**The problem**.
List each line in the items below that contains the string "crypto". Case counts.

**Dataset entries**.
= Beginning of Section =

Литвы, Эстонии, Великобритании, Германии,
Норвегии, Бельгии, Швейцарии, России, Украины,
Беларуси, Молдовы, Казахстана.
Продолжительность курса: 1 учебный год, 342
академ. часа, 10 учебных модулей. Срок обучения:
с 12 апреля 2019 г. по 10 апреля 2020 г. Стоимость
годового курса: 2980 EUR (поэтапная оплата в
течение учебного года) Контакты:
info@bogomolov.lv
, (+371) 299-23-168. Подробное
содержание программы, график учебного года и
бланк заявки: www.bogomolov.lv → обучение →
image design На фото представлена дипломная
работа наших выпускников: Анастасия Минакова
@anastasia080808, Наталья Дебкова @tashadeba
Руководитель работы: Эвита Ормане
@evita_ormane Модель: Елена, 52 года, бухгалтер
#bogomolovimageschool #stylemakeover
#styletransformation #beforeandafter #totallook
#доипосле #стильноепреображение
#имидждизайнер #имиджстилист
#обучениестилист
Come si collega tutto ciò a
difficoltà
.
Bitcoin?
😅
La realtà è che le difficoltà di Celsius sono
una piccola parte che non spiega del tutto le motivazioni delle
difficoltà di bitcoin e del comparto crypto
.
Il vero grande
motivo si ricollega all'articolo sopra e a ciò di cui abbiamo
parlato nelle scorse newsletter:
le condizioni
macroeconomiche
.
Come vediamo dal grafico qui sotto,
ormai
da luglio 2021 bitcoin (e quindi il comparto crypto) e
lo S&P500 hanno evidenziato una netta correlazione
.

= End of Section =
= Beginning of Section =

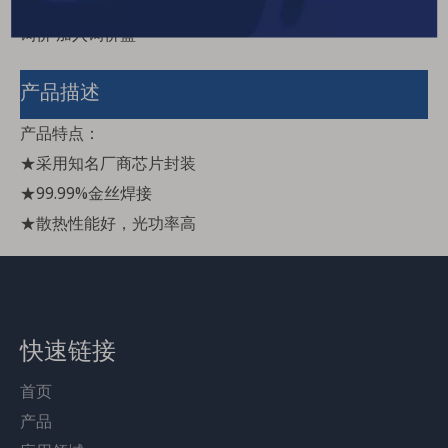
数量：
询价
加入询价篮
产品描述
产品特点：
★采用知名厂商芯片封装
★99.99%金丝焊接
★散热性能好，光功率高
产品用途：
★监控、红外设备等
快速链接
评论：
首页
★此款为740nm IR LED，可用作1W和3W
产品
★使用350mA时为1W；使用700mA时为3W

= End of Section =

**Final answer**.
difficoltà di bitcoin e del comparto crypto
da luglio 2021 bitcoin (e quindi il comparto crypto) e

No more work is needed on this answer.